» **Supplied passage**:
::::::

Does the description disclose side effects, auth requirements, rate limits, or destructive behavior?

With no annotations provided, the description carries full burden. It discloses that Claude independently verifies verifiable items, returns per-claim rulings and counter-claims, never modifies anything, and includes a specific note about the result footer's format field. Minor omissions: no mention of authentication needs or rate limits, but overall transparent.

Agents need to know what a tool does to the world before calling it. Descriptions should go beyond structured annotations to explain consequences.

Conciseness4/5

Is the description appropriately sized, front-loaded, and free of redundancy?

The description is fairly long but information-dense. It front-loads the primary purpose and then provides necessary details. Every sentence adds value, though some minor trimming could be done. No wasted words.

Shorter descriptions cost fewer tokens and are easier for agents to parse. Every sentence should earn its place.

Completeness5/5

Given the tool's complexity, does the description cover enough for an agent to succeed on first attempt?

For a complex tool with no output schema and multiple parameters, the description is remarkably complete. It explains the debate flow, evidence submission, verification process, output parsing instructions, and cost considerations. It covers all essential aspects for an agent to use the tool correctly.

Complex tools with many parameters or behaviors need more documentation. Simple tools need less. This dimension scales expectations accordingly.

Parameters4/5

Does the description clarify parameter syntax, constraints, interactions, or defaults beyond what the schema provides?

Schema coverage is 100%, so baseline is 3. The description adds value by explaining the purpose of each parameter in context (e.g., 'workspace_dir' becomes Claude's working directory) and elaborates on the evidence items (types, claim, ref). It does not repeat schema details but augments them.

Input schemas describe structure but not intent. Descriptions should explain non-obvious parameter relationships and valid value ranges.

Purpose5/5

Does the description clearly state what the tool does and how it differs from similar tools?

The description clearly states the tool's purpose: 'Open a structured, evidence-based debate with Claude about a significant decision.' It specifies the action (open a debate), the resource (Claude), and the context (evidence-based). It distinguishes from siblings by mentioning 'claude_debate_reply' for continuation.

Agents choose between tools based on descriptions. A clear purpose with a specific verb and resource helps agents select the right tool.

Usage Guidelines5/5

Does the description explain when to use this tool, when not to, or what alternatives exist?

The description explicitly states when to use this tool: 'architecture decisions, risky changes, and security-sensitive work, not routine questions.' It also notes that it is 'Expensive and slow' and directs users to 'Continue rounds with claude_debate_reply.'

Agents often have multiple tools that could apply. Explicit usage guidance like "use X instead of Y when Z" prevents misuse.

::::::

» **Given data**:
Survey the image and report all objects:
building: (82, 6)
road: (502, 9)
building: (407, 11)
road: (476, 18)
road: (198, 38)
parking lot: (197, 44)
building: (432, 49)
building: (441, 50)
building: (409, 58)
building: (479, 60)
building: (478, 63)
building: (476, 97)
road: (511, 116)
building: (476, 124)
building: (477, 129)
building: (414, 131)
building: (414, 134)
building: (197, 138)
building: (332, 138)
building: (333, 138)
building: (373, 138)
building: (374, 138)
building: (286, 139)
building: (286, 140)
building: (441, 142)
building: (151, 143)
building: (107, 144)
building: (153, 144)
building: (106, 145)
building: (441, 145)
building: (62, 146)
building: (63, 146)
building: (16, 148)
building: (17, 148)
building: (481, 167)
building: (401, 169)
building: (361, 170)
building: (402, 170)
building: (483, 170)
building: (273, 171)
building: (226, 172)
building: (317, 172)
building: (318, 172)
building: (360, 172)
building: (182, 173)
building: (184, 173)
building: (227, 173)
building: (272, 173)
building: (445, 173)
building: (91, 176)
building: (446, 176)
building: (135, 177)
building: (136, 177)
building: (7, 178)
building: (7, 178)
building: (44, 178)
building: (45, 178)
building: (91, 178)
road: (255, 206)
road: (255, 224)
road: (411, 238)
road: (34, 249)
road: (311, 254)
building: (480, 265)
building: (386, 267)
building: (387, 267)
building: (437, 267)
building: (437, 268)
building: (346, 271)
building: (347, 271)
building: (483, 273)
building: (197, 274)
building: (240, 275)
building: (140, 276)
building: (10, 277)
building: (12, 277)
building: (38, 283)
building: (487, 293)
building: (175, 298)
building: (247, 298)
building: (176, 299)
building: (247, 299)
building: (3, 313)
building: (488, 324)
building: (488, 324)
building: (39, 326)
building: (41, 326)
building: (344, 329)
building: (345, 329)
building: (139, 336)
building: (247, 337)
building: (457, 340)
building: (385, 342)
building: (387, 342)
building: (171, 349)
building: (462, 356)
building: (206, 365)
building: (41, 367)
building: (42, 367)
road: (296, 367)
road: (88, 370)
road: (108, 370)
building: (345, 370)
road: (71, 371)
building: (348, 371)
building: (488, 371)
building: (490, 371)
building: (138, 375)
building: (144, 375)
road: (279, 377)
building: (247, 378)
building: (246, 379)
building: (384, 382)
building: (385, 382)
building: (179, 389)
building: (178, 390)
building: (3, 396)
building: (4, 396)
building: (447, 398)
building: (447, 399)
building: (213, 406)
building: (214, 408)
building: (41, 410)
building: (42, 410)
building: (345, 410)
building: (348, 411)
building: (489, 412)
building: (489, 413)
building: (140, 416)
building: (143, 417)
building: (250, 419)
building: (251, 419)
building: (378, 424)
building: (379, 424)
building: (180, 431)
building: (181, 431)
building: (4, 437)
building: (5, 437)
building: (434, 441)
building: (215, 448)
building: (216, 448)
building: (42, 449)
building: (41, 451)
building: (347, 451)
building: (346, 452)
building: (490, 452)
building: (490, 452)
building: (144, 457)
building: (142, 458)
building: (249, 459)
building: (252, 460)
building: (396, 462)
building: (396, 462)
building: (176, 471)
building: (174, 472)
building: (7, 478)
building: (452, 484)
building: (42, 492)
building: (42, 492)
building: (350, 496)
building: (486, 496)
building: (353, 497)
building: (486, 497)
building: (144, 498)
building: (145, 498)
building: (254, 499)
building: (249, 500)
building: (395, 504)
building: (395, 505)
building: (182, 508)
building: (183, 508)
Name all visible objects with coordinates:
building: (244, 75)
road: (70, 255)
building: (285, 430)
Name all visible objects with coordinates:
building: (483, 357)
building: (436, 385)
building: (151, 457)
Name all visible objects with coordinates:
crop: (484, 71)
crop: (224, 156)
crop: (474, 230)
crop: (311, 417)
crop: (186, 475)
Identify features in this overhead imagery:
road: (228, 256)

::::::

» **What to work on**:
1) According to the tool description evaluation, why should a tool description be kept short?
2) In the tool description evaluation, retype the part from "The description is fairly" to "the tool correctly." word for word.
The material comes from a separate source.

» **Your responses**:
1) Shorter descriptions cost fewer tokens and are easier for agents to parse. For that reason, every sentence should earn its place.

2)
The description is fairly long but information-dense. It front-loads the primary purpose and then provides necessary details. Every sentence adds value, though some minor trimming could be done. No wasted words.

Shorter descriptions cost fewer tokens and are easier for agents to parse. Every sentence should earn its place.

Completeness5/5

Given the tool's complexity, does the description cover enough for an agent to succeed on first attempt?

For a complex tool with no output schema and multiple parameters, the description is remarkably complete. It explains the debate flow, evidence submission, verification process, output parsing instructions, and cost considerations. It covers all essential aspects for an agent to use the tool correctly.